- Court: New York Court of Appeals
- Full case name: Hovsep Pushman v. New York Graphic Society, Inc.
- Argued: December 9 1941
- Decided: January 15 1942
- Citation: 287 N.Y. 302; 39 N.E.2d 249; 52 U.S.P.Q. 273

Case history
- Prior history: Judgment for defendant, Supreme Court; affirmed on appeal, 28 N.Y.S.2d 711 (N.Y. App. Div. 1941)

Holding
- The transfer of the only tangible embodiment of a work of authorship presumptively transfers the copyright. New York Supreme Court Appellate Division affirmed.

Court membership
- Chief judge: Irving Lehman
- Associate judges: Albert Conway, Charles S. Desmond, Edward R. Finch, Harlan Watson Rippey, John T. Loughran, Edmund H. Lewis

Case opinions
- Majority: Desmond, joined by Lehman, Loughran, Finch, Rippey, Lewis, Conway

Laws applied
- Abrogated by
- Copyright Act of 1976

= Pushman v. New York Graphic Society, Inc. =

Pushman v. New York Graphic Society, 287 N.Y. 302 (1942), was a case decided by the New York Court of Appeals that held that, while the copyright in a work of authorship is distinct from the tangible embodiment of the work, if the only tangible embodiment of the work is transferred the copyright is also presumptively transferred.

==Factual background==
The plaintiff Hovsep Pushman was an artist that finished a work entitled When Autumn is Here in 1930. That same year, Pushman gave the painting to Grand Central Art Galleries to arrange a sale of the work. Upon giving the painting to Grand Central Art Galleries, Pushman did not negotiate any reservation reproduction rights. Grand Central Art Galleries sold the painting to the University of Illinois for $3,600. The painting remained with the University until it sold reproduction rights to the defendant, New York Graphic Society. Pushman sued for an injunction against reproduction of the painting.
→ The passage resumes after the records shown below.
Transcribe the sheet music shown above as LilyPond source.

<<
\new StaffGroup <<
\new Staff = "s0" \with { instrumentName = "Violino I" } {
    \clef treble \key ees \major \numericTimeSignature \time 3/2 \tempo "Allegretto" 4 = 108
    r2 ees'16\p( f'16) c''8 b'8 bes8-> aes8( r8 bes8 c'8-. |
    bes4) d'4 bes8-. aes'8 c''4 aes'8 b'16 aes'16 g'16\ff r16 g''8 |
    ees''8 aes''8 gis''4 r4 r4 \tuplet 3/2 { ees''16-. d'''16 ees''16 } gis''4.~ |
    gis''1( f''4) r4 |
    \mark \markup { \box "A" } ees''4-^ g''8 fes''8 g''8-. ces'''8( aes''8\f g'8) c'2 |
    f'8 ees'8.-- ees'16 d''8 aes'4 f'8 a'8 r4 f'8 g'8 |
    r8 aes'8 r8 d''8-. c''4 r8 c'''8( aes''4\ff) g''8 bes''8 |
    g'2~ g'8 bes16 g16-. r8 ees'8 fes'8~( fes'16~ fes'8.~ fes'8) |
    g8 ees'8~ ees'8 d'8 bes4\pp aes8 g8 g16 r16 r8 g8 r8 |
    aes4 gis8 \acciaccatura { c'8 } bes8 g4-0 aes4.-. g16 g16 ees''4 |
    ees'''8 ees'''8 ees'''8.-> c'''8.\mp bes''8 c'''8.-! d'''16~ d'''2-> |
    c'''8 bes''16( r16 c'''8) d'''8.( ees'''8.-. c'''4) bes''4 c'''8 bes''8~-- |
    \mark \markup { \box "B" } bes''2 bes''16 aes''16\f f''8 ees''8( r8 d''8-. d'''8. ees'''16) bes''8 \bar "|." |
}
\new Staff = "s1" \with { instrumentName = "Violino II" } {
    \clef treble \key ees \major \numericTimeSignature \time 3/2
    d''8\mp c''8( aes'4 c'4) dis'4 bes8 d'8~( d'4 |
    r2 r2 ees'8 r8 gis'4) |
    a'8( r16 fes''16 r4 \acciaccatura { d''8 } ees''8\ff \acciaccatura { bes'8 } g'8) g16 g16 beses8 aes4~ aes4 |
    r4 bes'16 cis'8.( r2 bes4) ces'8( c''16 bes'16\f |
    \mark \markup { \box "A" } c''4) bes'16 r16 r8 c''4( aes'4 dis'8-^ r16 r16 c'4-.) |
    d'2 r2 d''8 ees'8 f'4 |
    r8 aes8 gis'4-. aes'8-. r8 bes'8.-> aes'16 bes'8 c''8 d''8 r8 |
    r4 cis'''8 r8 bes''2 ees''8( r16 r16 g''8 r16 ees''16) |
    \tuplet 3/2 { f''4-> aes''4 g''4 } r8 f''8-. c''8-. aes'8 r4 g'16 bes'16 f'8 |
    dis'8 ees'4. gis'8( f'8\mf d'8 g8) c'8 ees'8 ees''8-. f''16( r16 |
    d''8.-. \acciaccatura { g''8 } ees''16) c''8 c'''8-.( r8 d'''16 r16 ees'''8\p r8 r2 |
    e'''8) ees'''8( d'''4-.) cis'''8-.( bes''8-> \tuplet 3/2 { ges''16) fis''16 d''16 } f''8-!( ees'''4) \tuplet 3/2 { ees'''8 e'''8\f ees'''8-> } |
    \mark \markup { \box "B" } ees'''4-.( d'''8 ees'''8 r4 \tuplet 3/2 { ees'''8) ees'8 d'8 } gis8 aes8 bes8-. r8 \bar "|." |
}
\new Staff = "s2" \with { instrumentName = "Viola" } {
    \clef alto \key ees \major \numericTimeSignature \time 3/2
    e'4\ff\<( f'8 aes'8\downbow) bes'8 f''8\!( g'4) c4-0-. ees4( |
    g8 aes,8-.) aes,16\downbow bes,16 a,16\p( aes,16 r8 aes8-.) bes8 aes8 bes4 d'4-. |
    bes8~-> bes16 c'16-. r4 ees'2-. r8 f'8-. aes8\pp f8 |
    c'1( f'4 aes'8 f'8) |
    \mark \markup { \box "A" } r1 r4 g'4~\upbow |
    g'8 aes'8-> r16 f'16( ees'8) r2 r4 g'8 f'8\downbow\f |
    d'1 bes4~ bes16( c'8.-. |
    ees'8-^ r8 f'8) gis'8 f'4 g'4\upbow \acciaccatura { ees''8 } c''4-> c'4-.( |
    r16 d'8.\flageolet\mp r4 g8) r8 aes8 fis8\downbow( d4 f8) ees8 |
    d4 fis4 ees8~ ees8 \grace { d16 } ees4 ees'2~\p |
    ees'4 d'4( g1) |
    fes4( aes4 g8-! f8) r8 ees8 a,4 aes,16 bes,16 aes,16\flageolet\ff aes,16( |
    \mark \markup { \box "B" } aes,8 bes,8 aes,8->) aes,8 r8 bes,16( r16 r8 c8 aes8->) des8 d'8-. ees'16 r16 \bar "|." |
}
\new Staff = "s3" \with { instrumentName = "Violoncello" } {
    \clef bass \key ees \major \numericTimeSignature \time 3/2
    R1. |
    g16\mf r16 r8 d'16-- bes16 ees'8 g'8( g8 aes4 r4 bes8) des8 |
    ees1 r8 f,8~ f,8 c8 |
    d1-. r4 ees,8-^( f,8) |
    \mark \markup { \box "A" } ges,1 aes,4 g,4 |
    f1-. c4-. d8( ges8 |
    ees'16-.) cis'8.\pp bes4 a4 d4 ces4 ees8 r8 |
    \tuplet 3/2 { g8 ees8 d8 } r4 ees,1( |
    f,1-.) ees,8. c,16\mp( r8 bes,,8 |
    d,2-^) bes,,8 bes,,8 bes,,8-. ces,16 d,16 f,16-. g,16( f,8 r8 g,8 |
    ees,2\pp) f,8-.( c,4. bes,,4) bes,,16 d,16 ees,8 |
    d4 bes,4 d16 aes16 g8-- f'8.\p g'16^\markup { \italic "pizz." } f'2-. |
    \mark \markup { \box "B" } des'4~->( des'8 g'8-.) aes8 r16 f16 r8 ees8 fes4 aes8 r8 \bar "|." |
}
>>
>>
The defendant moved to dismiss the complaint, and the motion was granted by the trial court and affirmed by the New York Supreme Court, Appellate Division.

==Decision==
The court first recognized that the copyright in a work exists separately from the tangible embodiment of the work. But on the authority of the case Parton v. Prang, the court held that to reserve the copyright when the sole tangible embodiment of the work is transferred, the author must make an express reservation at the time of the transfer. The court held that Pushman's sale was unconditional because he did not expressly reserve any rights at the time of the transfer.

==Impact==
The holding in Pushman created what was subsequently termed the Pushman presumption, which required an author to expressly reserve rights when transferring the chattel that embodied a work or risk transferring the rights as well. The holding in Pushman was criticized and subject to various statutory and judicial limitations.